Meinke: Ziel muss es sein, die Sonnenschutzprodukte so zu optimieren, dass eine Schutzwirkung über die gesamte Spektralbreite gewährleistet ist. Eine Sonnencreme sollte also chemische Filter für den UV-Bereich, physikalische Filter für den gesamten Bereich und Antioxidanzien für den Vis-NIR-Bereich beinhalten.

DAZ: Welche Rolle spielen Antioxidanzien?

Meinke: Geeignete Antioxidanzien können Schäden durch Photonen begrenzen, die von den Filtern nicht reflektiert oder absorbiert werden. Sie neutralisieren Überschussradikale. Dabei wirken sie in einem Netzwerk, denn auch eine Ernährung reich an Gemüse und Obst, die ein natürliches Gemisch an antioxidativen Stoffen liefert, verbessert den Lichtschutz der Haut relevant, nämlich um den Faktor 2 bis 4. Die Antioxidanzien gelangen aus dem Blutkreislauf über Schweiß- und Talgdrüsen an die Hautoberfläche und penetrieren von dort zurück ins Stratum corneum. Der Unterschied zur topischen Applikation ist, dass durch Zusatz von Antioxidanzien in Lichtschutzmitteln wesentlich höhere Konzentrationen auf der Haut erzielt werden können, besonders natürlich an den besonders exponierten Stellen.

DAZ: Wenn die gesamt Bandbreite des Lichts zur Radikalbildung führt: Brauchen wir nicht einen „Radikalschutzfaktor“ statt des Lichtschutzfaktors? Oder einen anderen Standard für den LSF?

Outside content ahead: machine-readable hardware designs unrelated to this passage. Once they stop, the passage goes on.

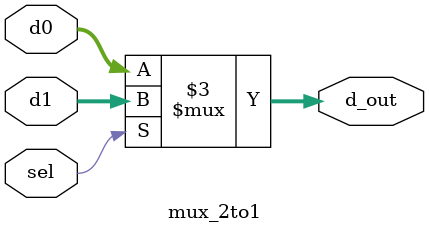
<source format=v>
`timescale 1ns / 1ps
module mux_2to1 #(parameter WIDTH = 8) 
(input [WIDTH-1:0] d1, d0, input sel, output reg [WIDTH-1:0] d_out);
	
always @ (d1, d0, sel)
		
if( sel )
			
d_out = d1;
		
else
			
d_out = d0;

endmodule


</source>
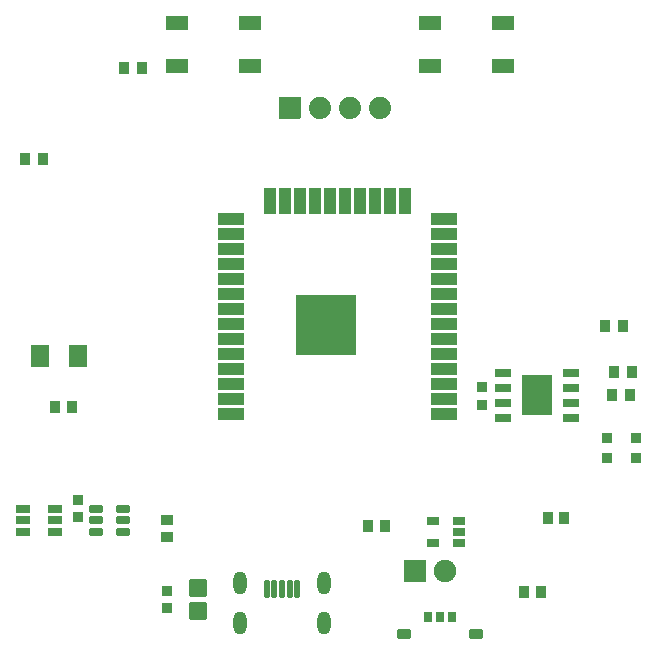
<source format=gbs>
G04 Layer: BottomSolderMaskLayer*
G04 EasyEDA v6.5.42, 2024-04-23 23:59:32*
G04 6f1416cd65ae409284c29a2362dae36f,3bb721cc424b4652afb4738f699644a2,10*
G04 Gerber Generator version 0.2*
G04 Scale: 100 percent, Rotated: No, Reflected: No *
G04 Dimensions in millimeters *
G04 leading zeros omitted , absolute positions ,4 integer and 5 decimal *
%FSLAX45Y45*%
%MOMM*%

%AMMACRO1*1,1,$1,$2,$3*1,1,$1,$4,$5*1,1,$1,0-$2,0-$3*1,1,$1,0-$4,0-$5*20,1,$1,$2,$3,$4,$5,0*20,1,$1,$4,$5,0-$2,0-$3,0*20,1,$1,0-$2,0-$3,0-$4,0-$5,0*20,1,$1,0-$4,0-$5,$2,$3,0*4,1,4,$2,$3,$4,$5,0-$2,0-$3,0-$4,0-$5,$2,$3,0*%
%ADD10MACRO1,0.1016X0.9X0.55X-0.9X0.55*%
%ADD11MACRO1,0.1016X0.45X-0.4X0.45X0.4*%
%ADD12MACRO1,0.1016X0.4X0.45X-0.4X0.45*%
%ADD13MACRO1,0.1016X-0.675X-0.705X0.675X-0.705*%
%ADD14MACRO1,0.1016X-0.675X0.705X0.675X0.705*%
%ADD15C,1.9016*%
%ADD16MACRO1,0.1016X-0.9X-0.9X0.9X-0.9*%
%ADD17MACRO1,0.102X0.55X0.3X-0.55X0.3*%
%ADD18R,0.9656X0.9081*%
%ADD19MACRO1,0.1016X-0.4032X0.432X-0.4032X-0.432*%
%ADD20MACRO1,0.1016X0.4032X0.432X0.4032X-0.432*%
%ADD21MACRO1,0.1016X0.4032X-0.432X0.4032X0.432*%
%ADD22MACRO1,0.1016X-0.4032X-0.432X-0.4032X0.432*%
%ADD23MACRO1,0.1016X0.3X0.4X-0.3X0.4*%
%ADD24MACRO1,0.1016X0.5X-0.35X0.5X0.35*%
%ADD25MACRO1,0.1016X0.536X-0.266X0.536X0.266*%
%ADD26R,1.1000X0.7000*%
%ADD27MACRO1,0.1016X0.2X0.7X-0.2X0.7*%
%ADD28O,1.1516106X1.9516090000000001*%
%ADD29MACRO1,0.1016X-0.4X-0.45X0.4X-0.45*%
%ADD30MACRO1,0.1016X0.7425X-0.864X0.7425X0.864*%
%ADD31MACRO1,0.1016X-0.7425X-0.864X-0.7425X0.864*%
%ADD32MACRO1,0.1016X0.4X0.4X-0.4X0.4*%
%ADD33MACRO1,0.1016X0.6X-0.3X0.6X0.3*%
%ADD34R,2.5016X3.4016*%
%ADD35MACRO1,0.1016X1.05X-0.475X1.05X0.475*%
%ADD36MACRO1,0.1016X0.475X-1.05X0.475X1.05*%
%ADD37MACRO1,0.1016X-2.5X-2.5X2.5X-2.5*%
%ADD38MACRO1,0.1016X-0.889X0.889X0.889X0.889*%
%ADD39C,1.8796*%

%LPD*%
D10*
G01*
X4189991Y5285002D03*
G01*
X3569992Y5285003D03*
G01*
X4189991Y4915001D03*
G01*
X3569992Y4915001D03*
G01*
X2049995Y5285002D03*
G01*
X1429997Y5285003D03*
G01*
X2049995Y4915001D03*
G01*
X1429997Y4915001D03*
D11*
G01*
X1349997Y1069997D03*
G01*
X1349997Y929998D03*
D12*
G01*
X4369991Y459999D03*
G01*
X4509990Y459999D03*
G01*
X3049993Y1019997D03*
G01*
X3189993Y1019997D03*
D13*
G01*
X1609996Y500001D03*
D14*
G01*
X1609996Y299996D03*
D15*
G01*
X3696995Y640003D03*
D16*
G01*
X3442992Y639998D03*
D17*
G01*
X124992Y1164993D03*
G01*
X124992Y1069997D03*
G01*
X124992Y975001D03*
G01*
X395003Y975001D03*
G01*
X395003Y1069997D03*
G01*
X395003Y1164993D03*
D18*
G01*
X589991Y1094663D03*
G01*
X589991Y1245311D03*
G01*
X1350010Y324662D03*
G01*
X1350010Y475335D03*
D19*
G01*
X295324Y4129991D03*
D20*
G01*
X144674Y4129991D03*
D21*
G01*
X5054664Y2719994D03*
D22*
G01*
X5205314Y2719994D03*
D21*
G01*
X984672Y4899990D03*
D22*
G01*
X1135322Y4899990D03*
D23*
G01*
X3759992Y249240D03*
G01*
X3659992Y249240D03*
G01*
X3559992Y249240D03*
D24*
G01*
X3354992Y110740D03*
G01*
X3964990Y110738D03*
D25*
G01*
X745088Y975001D03*
G01*
X745088Y1069997D03*
G01*
X745088Y1164993D03*
G01*
X974907Y1164993D03*
G01*
X974907Y1069997D03*
G01*
X974907Y975001D03*
D26*
G01*
X3599992Y1064996D03*
G01*
X3599992Y875004D03*
G01*
X3820007Y1064996D03*
G01*
X3820007Y875004D03*
G01*
X3820007Y970000D03*
D27*
G01*
X2449997Y492495D03*
G01*
X2384999Y492495D03*
G01*
X2319995Y492495D03*
G01*
X2254991Y492495D03*
G01*
X2189993Y492495D03*
D28*
G01*
X2677490Y197510D03*
G01*
X1962505Y542493D03*
G01*
X1962505Y202488D03*
G01*
X2677490Y542493D03*
D29*
G01*
X4709990Y1089997D03*
G01*
X4569990Y1089997D03*
D12*
G01*
X399999Y2029995D03*
G01*
X539998Y2029995D03*
D30*
G01*
X270748Y2459995D03*
D31*
G01*
X589249Y2459995D03*
D32*
G01*
X5069989Y1765086D03*
G01*
X5069989Y1594906D03*
G01*
X5319989Y1765086D03*
G01*
X5319989Y1594906D03*
D19*
G01*
X5265314Y2129995D03*
D20*
G01*
X5114664Y2129995D03*
D19*
G01*
X5285314Y2329995D03*
D20*
G01*
X5134664Y2329995D03*
D18*
G01*
X4009999Y2044674D03*
G01*
X4009999Y2195321D03*
D33*
G01*
X4189161Y1939495D03*
G01*
X4189161Y2066495D03*
G01*
X4189161Y2193495D03*
G01*
X4189161Y2320495D03*
G01*
X4770821Y2320495D03*
G01*
X4770821Y2193495D03*
G01*
X4770821Y2066495D03*
G01*
X4770821Y1939495D03*
D34*
G01*
X4480001Y2129993D03*
D35*
G01*
X1890019Y1968477D03*
G01*
X1890019Y2095477D03*
G01*
X1890019Y2222477D03*
G01*
X1890019Y2349477D03*
G01*
X1890019Y2476477D03*
G01*
X1890019Y2603477D03*
G01*
X1890019Y2730477D03*
G01*
X1890019Y2857477D03*
G01*
X1890019Y2984477D03*
G01*
X1890019Y3111477D03*
G01*
X1890019Y3238477D03*
G01*
X1890019Y3365477D03*
G01*
X1890019Y3492477D03*
G01*
X1890019Y3619477D03*
D36*
G01*
X2218504Y3771498D03*
G01*
X2345504Y3771498D03*
G01*
X2472504Y3771498D03*
G01*
X2599504Y3771498D03*
G01*
X2726504Y3771498D03*
G01*
X2853504Y3771473D03*
G01*
X2980504Y3771473D03*
G01*
X3107504Y3771473D03*
G01*
X3234504Y3771473D03*
G01*
X3361504Y3771473D03*
D35*
G01*
X3689990Y3619477D03*
G01*
X3689990Y3492477D03*
G01*
X3689990Y3365477D03*
G01*
X3689990Y3238477D03*
G01*
X3689990Y3111477D03*
G01*
X3689990Y2984477D03*
G01*
X3689990Y2857477D03*
G01*
X3689990Y2730477D03*
G01*
X3689990Y2603477D03*
G01*
X3689990Y2476477D03*
G01*
X3689990Y2349477D03*
G01*
X3689990Y2222477D03*
G01*
X3689990Y2095477D03*
G01*
X3689990Y1968477D03*
D37*
G01*
X2688301Y2722791D03*
D38*
G01*
X2389995Y4559990D03*
D39*
G01*
X2643987Y4559985D03*
G01*
X2897987Y4559985D03*
G01*
X3151987Y4559985D03*
M02*

</source>
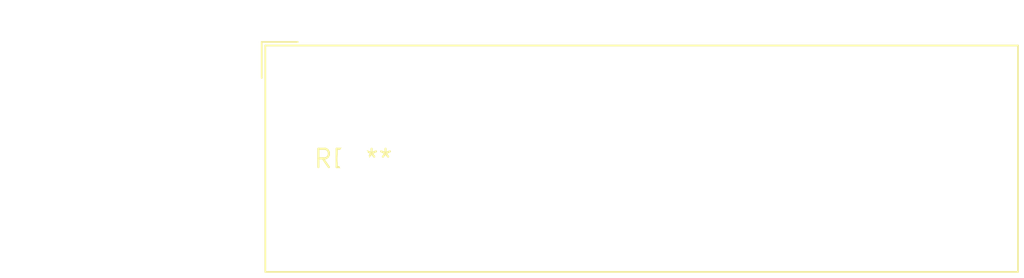
<source format=kicad_pcb>
(kicad_pcb (version 20240108) (generator pcbnew)

  (general
    (thickness 1.6)
  )

  (paper "A4")
  (layers
    (0 "F.Cu" signal)
    (31 "B.Cu" signal)
    (32 "B.Adhes" user "B.Adhesive")
    (33 "F.Adhes" user "F.Adhesive")
    (34 "B.Paste" user)
    (35 "F.Paste" user)
    (36 "B.SilkS" user "B.Silkscreen")
    (37 "F.SilkS" user "F.Silkscreen")
    (38 "B.Mask" user)
    (39 "F.Mask" user)
    (40 "Dwgs.User" user "User.Drawings")
    (41 "Cmts.User" user "User.Comments")
    (42 "Eco1.User" user "User.Eco1")
    (43 "Eco2.User" user "User.Eco2")
    (44 "Edge.Cuts" user)
    (45 "Margin" user)
    (46 "B.CrtYd" user "B.Courtyard")
    (47 "F.CrtYd" user "F.Courtyard")
    (48 "B.Fab" user)
    (49 "F.Fab" user)
    (50 "User.1" user)
    (51 "User.2" user)
    (52 "User.3" user)
    (53 "User.4" user)
    (54 "User.5" user)
    (55 "User.6" user)
    (56 "User.7" user)
    (57 "User.8" user)
    (58 "User.9" user)
  )

  (setup
    (pad_to_mask_clearance 0)
    (pcbplotparams
      (layerselection 0x00010fc_ffffffff)
      (plot_on_all_layers_selection 0x0000000_00000000)
      (disableapertmacros false)
      (usegerberextensions false)
      (usegerberattributes false)
      (usegerberadvancedattributes false)
      (creategerberjobfile false)
      (dashed_line_dash_ratio 12.000000)
      (dashed_line_gap_ratio 3.000000)
      (svgprecision 4)
      (plotframeref false)
      (viasonmask false)
      (mode 1)
      (useauxorigin false)
      (hpglpennumber 1)
      (hpglpenspeed 20)
      (hpglpendiameter 15.000000)
      (dxfpolygonmode false)
      (dxfimperialunits false)
      (dxfusepcbnewfont false)
      (psnegative false)
      (psa4output false)
      (plotreference false)
      (plotvalue false)
      (plotinvisibletext false)
      (sketchpadsonfab false)
      (subtractmaskfromsilk false)
      (outputformat 1)
      (mirror false)
      (drillshape 1)
      (scaleselection 1)
      (outputdirectory "")
    )
  )

  (net 0 "")

  (footprint "TerminalBlock_Dinkle_DT-55-B01X-05_P10.00mm" (layer "F.Cu") (at 0 0))

)

</source>
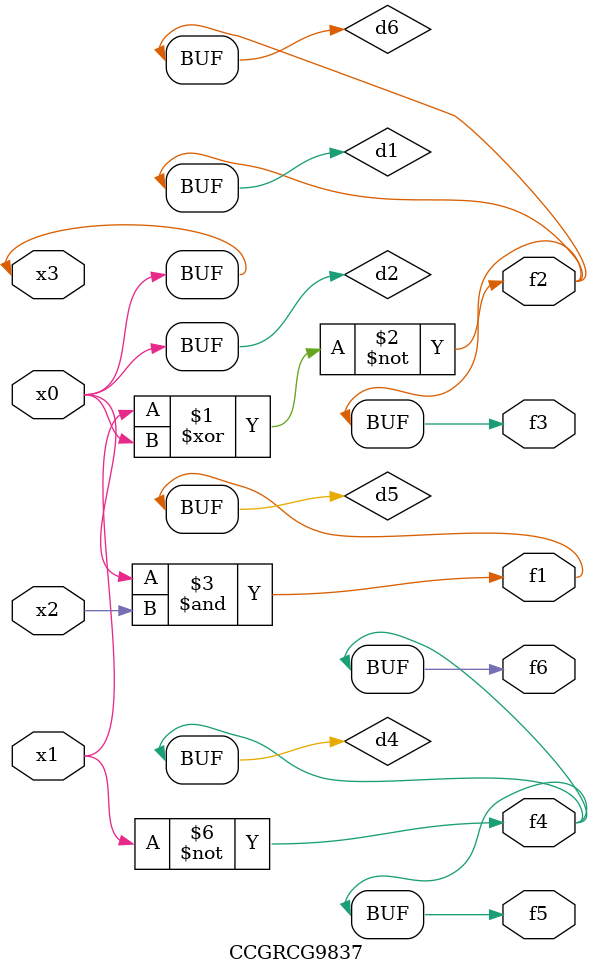
<source format=v>
module CCGRCG9837(
	input x0, x1, x2, x3,
	output f1, f2, f3, f4, f5, f6
);

	wire d1, d2, d3, d4, d5, d6;

	xnor (d1, x1, x3);
	buf (d2, x0, x3);
	nand (d3, x0, x2);
	not (d4, x1);
	nand (d5, d3);
	or (d6, d1);
	assign f1 = d5;
	assign f2 = d6;
	assign f3 = d6;
	assign f4 = d4;
	assign f5 = d4;
	assign f6 = d4;
endmodule

</source>
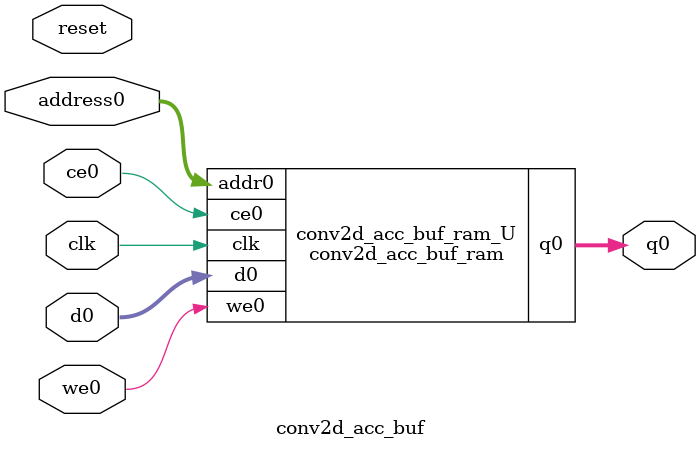
<source format=v>
`timescale 1 ns / 1 ps
module conv2d_acc_buf_ram (addr0, ce0, d0, we0, q0,  clk);

parameter DWIDTH = 32;
parameter AWIDTH = 10;
parameter MEM_SIZE = 784;

input[AWIDTH-1:0] addr0;
input ce0;
input[DWIDTH-1:0] d0;
input we0;
output reg[DWIDTH-1:0] q0;
input clk;

(* ram_style = "block" *)reg [DWIDTH-1:0] ram[0:MEM_SIZE-1];




always @(posedge clk)  
begin 
    if (ce0) 
    begin
        if (we0) 
        begin 
            ram[addr0] <= d0; 
        end 
        q0 <= ram[addr0];
    end
end


endmodule

`timescale 1 ns / 1 ps
module conv2d_acc_buf(
    reset,
    clk,
    address0,
    ce0,
    we0,
    d0,
    q0);

parameter DataWidth = 32'd32;
parameter AddressRange = 32'd784;
parameter AddressWidth = 32'd10;
input reset;
input clk;
input[AddressWidth - 1:0] address0;
input ce0;
input we0;
input[DataWidth - 1:0] d0;
output[DataWidth - 1:0] q0;



conv2d_acc_buf_ram conv2d_acc_buf_ram_U(
    .clk( clk ),
    .addr0( address0 ),
    .ce0( ce0 ),
    .we0( we0 ),
    .d0( d0 ),
    .q0( q0 ));

endmodule


</source>
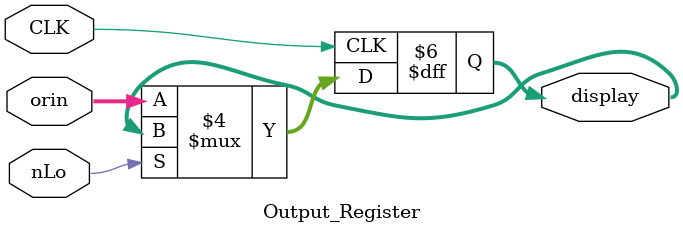
<source format=v>
module Output_Register(nLo, CLK, orin, display);
input CLK, nLo; //Inputs from the block diagram
input [7:0] orin; //8 bits from W bus

output [7:0] display; //8 bits going to Binary Display

reg [7:0] display;  //Registers to hold the data being sent to the Binary Display

always @ (posedge CLK)

begin 
  if(!nLo) //When nLo is low the next pos CLK edge loads the accumulator word into the output register
    display = orin;
  end
  
endmodule

</source>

Meinke: Der Lichtschutzfaktor spiegelt nur den UV-B-Schutz wider und ist als In-vivo-Messmethode ohnehin problematisch. Immerhin wird bei jeder Einzelprüfung bei mindestens zehn Probanden ein Sonnenbrand gesetzt. Es ist heute mithilfe der quantitativen Elektro­nenspinresonanz-Technik (ESR) möglich, nicht nur im UV-B- und UV-A-, sondern im gesamten Spektralbereich die Absorption im Labor zu ermitteln. Ohne menschliche Haut geht es dabei nicht, aber die Methode ist nicht invasiv, und wir können mit Hautproben arbeiten, die bei plastischen Exzisionen anfallen. Wir haben in unserer Gruppe die Machbarkeit einer nicht invasiven LSF-Bestimmung mittels Remissionsspektroskopie untersucht. Der ermittelte LSF stimmte bei drei von fünf kommerziellen Sonnencremes mit dem deklarierten LSF überein. Wird sie weiterentwickelt, kommt die Spektroskopie als nicht invasive Alternativmethode infrage, aber derzeit ist sie noch relativ aufwendig und teuer. Zudem erfasst sie an exzidierter Haut nicht den Einfluss der Antioxidanzien. Langfristig erscheint zur nicht invasiven Bestimmung einer Schadwirkung auch eine Orientierung an der sogenannten kritischen Radikalkonzentration (FRTV) interessant. Die Gruppe um Prof. Zastrow in Monaco hat erstmals die Anzahl der freien Radikale pro Milligramm Haut berechnet, die bei der Synthese des Tagesbedarfs von Vitamin D mithilfe von Sonnenlicht entsteht (entspricht einer oralen Dosis von 1000 IE): Bei einer Bestrahlung mit 25 bis 50% der minimalen Erythemdosis (für Hauttyp II) werden ungefähr 3,5 × 10¹² Radikale pro Milligramm gebildet, die nachweislich von der Haut toleriert werden. Übrigens ist die FRTV nicht spezifisch für die Haut, sondern gilt auch für andere Organe. Sie ist eine Körperkonstante.